### Zadania do wykonania
• A. Zamień w prezentowanym tekście "wakacje" na "urlop" i przepisz fragment między słowami "Dzień dobry, jestem" a "buziaka i poszedłem.", włącznie z nimi.
• B. Oceń, czy stwierdzenia (i), (ii) i (iii) zgadzają się z prezentowanym tekstem. Przy każdym odpowiedz „tak” lub „nie” i przytocz dosłownie rozstrzygające słowa tekstu.
(i) Autor pytania jest z żoną od 33 lat.
(ii) Autor pytania wrócił z plaży po dwóch godzinach.
(iii) Żona sprzeciwiła się wyjściu męża na plażę.

### Prezentowany tekst
Gdzie leży granica odpowiedzialności za samopoczucie żony?
Dzień dobry, jestem z żoną 33 lata. Jak co roku spędzamy razem wakacje. Któregoś dnia naszego pobytu, podczas wyjścia na plażę żona stwierdziła, że jest zbyt chłodno i nie świeci słońce, więc z niej zrezygnuje i zostaje w pokoju. Natomiast ja uważałem, że jest całkiem spoko i postanowiłem, że jednak skorzystam z plażowania. Nie spotykając ze strony żony sprzeciwu dałem buziaka i poszedłem.
Po powrocie po 2 godzinach żona zrobiła mi awanturę, jak mogłem tak postąpić zostawiając ją samą w pokoju. Ja z kolei uważam, że nic takiego złego nie zrobiłem. Proszę o odpowiedź, czy przekroczyłem jakieś granice?
Odpowiedź psychologa
Szanowny Panie Andrzeju,
zacznę od końca – nie, nie przekroczył Pan żadnej granicy.
Gdybyśmy jednak mieli dopracować Pana zachowanie do perfekcji, to rzeczywiście mógł Pan zapytać żonę, czy nie będzie miała nic przeciwko, jeśli Pan wybierze się na plażę sam. Napisał Pan, że żona nie wyraziła sprzeciwu, ale nie napisał Pan też czy pytał Pan ją o zdanie. Tylko w tym aspekcie widziałabym ewentualnie brak pewnej uważności po Pana stronie.
Odpowiedzialność za własne decyzje
Ja widzę to tak:
Dojrzałość człowieka wiąże się nierozerwalnie z jego gotowością do brania odpowiedzialności w pierwszej kolejności za siebie samego. Oznacza to umiejętność ochrony własnych granic ale również nieprzekraczania cudzych. Jeśli się na coś zgadzamy (wprost lub dając na to ciche przyzwolenie, czyli nie protestując) to znaczy, że jesteśmy gotowi udźwignąć konsekwencje związane z dokonanym przez nas wyborem. Czyli jeśli zgadzam się na to, żeby mąż poszedł beze mnie na plażę, to znaczy, że nie mam nic przeciwko temu i nie będę miała później pretensji. Jeśli nie chcę, żeby mąż szedł beze mnie na plażę i cierpię na samą myśl o tym, to nie powinnam zgodzić się na jego wyjście. Mogę wtedy powiedzieć, że będzie mi smutno samej i byłoby mi miło, gdyby został ze mną. I ostatnia ale najważniejsza kwestia – jeśli nie chcę, żeby mąż poszedł na plażę beze mnie, ale mu o tym nie mówię, to powinnam wziąć odpowiedzialność za moją decyzję i poradzić sobie samodzielnie z emocjami, nie przerzucając na męża odpowiedzialności za nie.

### Dostarczony materiał
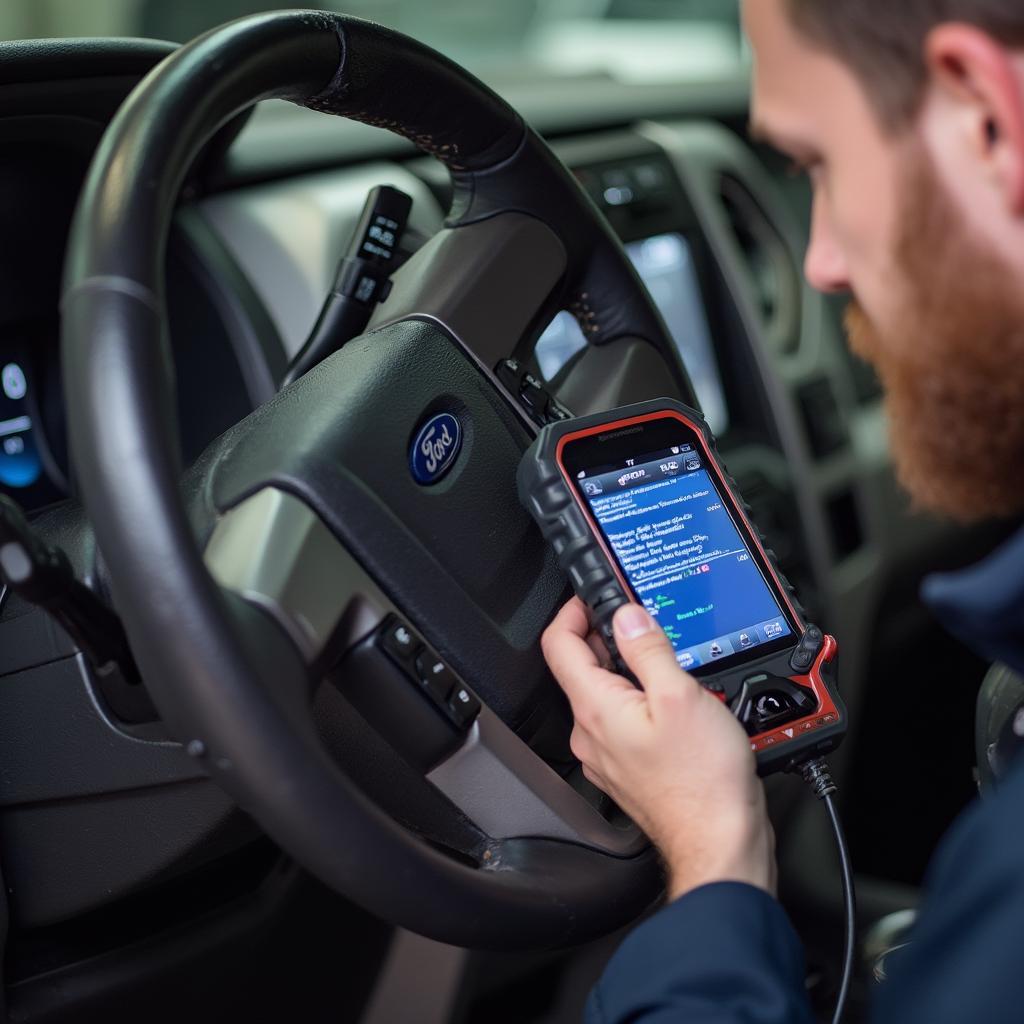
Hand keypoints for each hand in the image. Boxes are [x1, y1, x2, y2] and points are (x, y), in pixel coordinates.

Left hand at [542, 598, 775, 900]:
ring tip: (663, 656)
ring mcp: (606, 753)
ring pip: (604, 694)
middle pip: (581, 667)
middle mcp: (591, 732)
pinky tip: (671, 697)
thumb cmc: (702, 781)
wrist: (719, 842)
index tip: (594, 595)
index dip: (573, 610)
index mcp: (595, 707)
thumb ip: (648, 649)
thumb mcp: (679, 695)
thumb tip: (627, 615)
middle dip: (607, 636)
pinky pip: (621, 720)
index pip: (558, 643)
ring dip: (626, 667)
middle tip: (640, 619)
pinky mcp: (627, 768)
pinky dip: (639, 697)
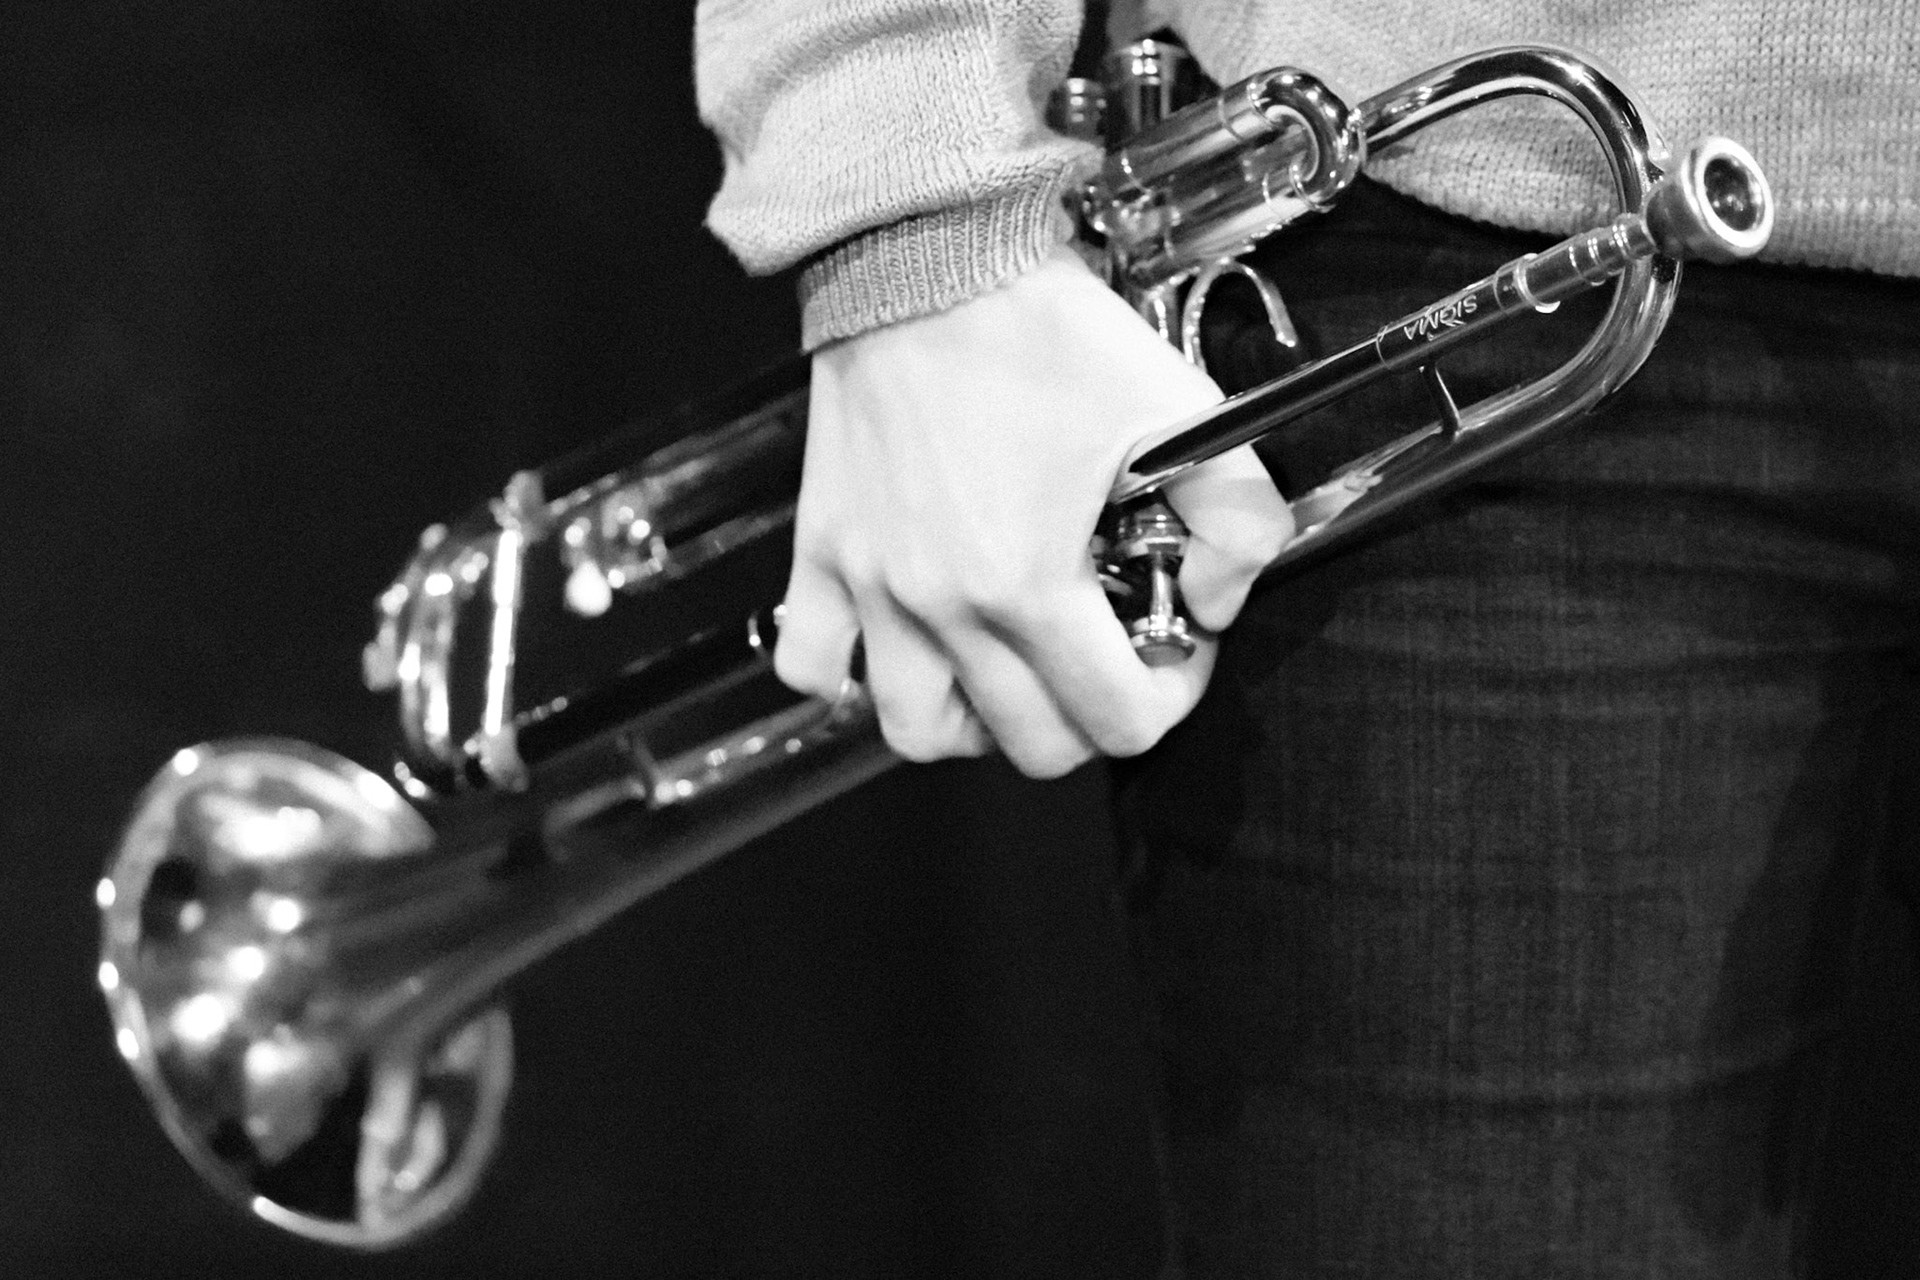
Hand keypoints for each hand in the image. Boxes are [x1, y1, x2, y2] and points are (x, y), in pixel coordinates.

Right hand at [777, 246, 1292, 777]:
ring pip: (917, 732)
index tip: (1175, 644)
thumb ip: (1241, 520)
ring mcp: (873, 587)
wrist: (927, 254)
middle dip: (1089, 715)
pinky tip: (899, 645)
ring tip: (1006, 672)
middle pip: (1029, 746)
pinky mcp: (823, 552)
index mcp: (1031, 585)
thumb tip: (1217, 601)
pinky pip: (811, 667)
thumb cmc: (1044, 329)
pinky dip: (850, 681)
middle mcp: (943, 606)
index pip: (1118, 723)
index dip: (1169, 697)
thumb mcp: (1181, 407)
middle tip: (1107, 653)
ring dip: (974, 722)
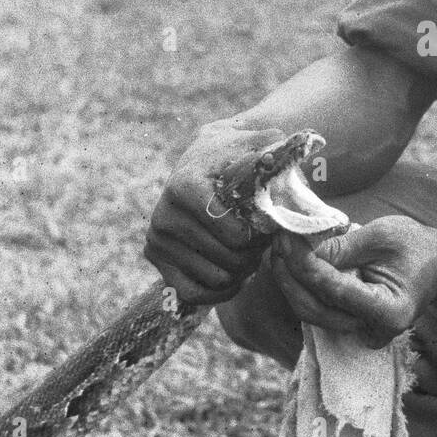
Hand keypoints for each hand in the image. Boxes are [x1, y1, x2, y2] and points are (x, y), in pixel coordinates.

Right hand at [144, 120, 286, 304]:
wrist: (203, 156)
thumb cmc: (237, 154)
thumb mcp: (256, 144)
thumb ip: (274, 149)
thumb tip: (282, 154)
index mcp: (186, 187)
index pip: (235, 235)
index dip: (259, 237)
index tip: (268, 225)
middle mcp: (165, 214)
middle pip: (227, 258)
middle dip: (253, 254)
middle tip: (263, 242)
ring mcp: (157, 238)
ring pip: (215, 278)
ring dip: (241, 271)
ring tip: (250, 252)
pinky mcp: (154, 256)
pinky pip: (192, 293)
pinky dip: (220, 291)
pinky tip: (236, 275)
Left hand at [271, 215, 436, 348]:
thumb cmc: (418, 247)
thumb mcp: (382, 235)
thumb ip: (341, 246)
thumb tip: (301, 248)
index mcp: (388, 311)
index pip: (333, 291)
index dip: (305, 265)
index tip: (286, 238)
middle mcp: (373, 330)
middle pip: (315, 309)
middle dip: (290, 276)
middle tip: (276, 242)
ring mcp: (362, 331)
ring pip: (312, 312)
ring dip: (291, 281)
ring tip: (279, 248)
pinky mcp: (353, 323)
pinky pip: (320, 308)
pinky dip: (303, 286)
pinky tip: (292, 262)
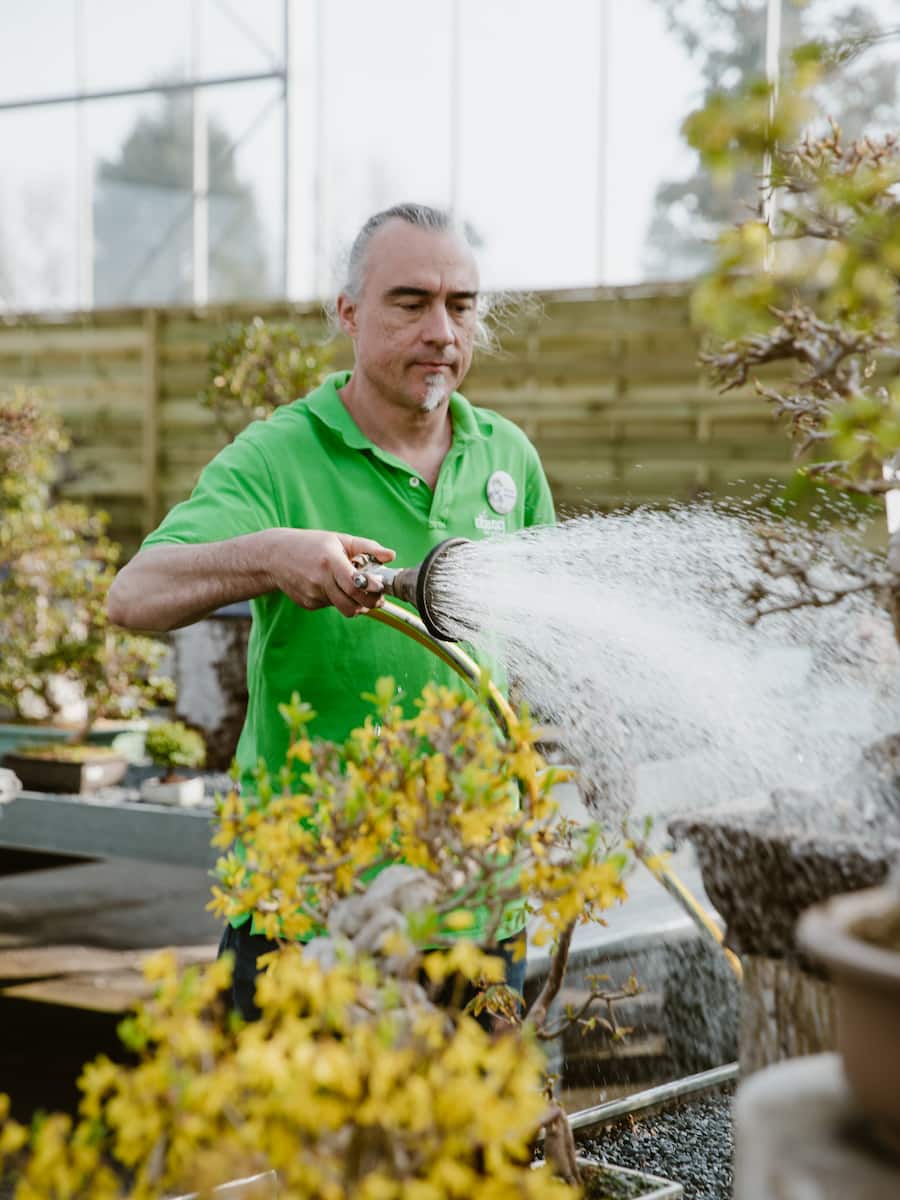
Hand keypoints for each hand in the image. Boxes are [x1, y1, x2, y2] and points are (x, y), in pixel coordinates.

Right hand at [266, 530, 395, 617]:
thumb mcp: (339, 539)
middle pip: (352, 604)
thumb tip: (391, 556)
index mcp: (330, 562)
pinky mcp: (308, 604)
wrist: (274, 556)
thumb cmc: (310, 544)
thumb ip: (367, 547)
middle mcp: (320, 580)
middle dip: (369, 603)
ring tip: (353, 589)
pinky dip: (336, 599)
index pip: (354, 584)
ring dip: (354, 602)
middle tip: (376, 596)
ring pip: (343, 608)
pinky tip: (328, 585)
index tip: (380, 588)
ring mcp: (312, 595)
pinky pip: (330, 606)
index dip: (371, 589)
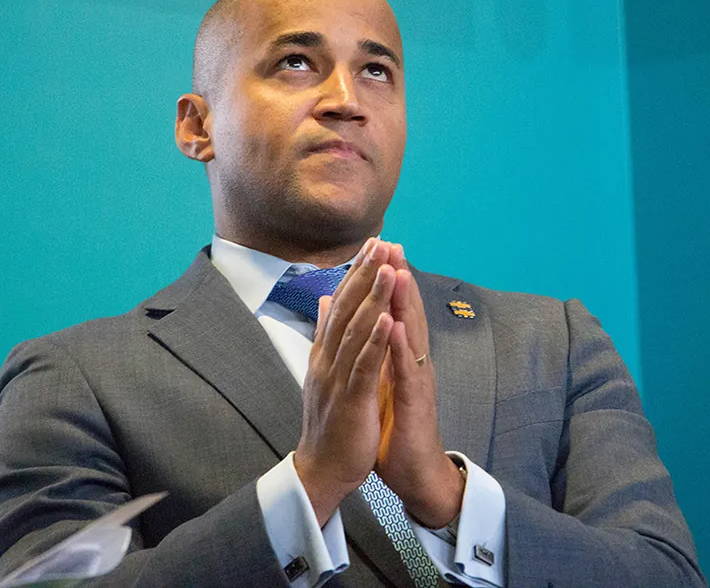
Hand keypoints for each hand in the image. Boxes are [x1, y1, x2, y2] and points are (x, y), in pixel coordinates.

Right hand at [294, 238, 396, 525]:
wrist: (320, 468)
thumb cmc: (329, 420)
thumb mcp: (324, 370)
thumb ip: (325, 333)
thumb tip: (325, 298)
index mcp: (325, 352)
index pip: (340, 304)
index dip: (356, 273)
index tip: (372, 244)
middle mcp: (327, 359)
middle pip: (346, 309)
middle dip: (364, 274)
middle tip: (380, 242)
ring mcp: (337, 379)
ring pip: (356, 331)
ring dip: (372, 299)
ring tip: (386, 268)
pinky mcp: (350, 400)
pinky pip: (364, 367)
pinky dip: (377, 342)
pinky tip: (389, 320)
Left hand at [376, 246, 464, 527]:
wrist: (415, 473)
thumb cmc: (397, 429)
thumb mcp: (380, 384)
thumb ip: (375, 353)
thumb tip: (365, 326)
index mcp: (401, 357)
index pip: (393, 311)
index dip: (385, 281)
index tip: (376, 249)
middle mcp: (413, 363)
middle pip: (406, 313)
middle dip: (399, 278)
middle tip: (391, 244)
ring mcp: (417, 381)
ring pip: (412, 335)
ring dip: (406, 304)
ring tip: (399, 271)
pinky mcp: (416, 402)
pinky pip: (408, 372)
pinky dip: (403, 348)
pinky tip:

### Odpowiedzi po kolei
• A.
Dzień dobry, jestem z żoną 33 lata. Jak co roku spędzamy razem urlop. Któregoś dnia naszego pobytu, podczas wyjścia na plażę żona stwierdziła, że jest zbyt chłodno i nie świeci słońce, więc z niej zrezygnuje i zostaje w pokoju. Natomiast ja uważałem, że jest całkiem spoko i postanowiłem, że jednak skorzystam z plażowania. Nie spotykając ze strony żony sprzeciwu dałem buziaka i poszedłem.

• B.
(i) Tak: „jestem z żoną 33 lata”.
(ii) Tak: „Po powrocie po 2 godzinach”.
(iii) Nie: „Nie spotykając ze strony żony sprzeciwu”.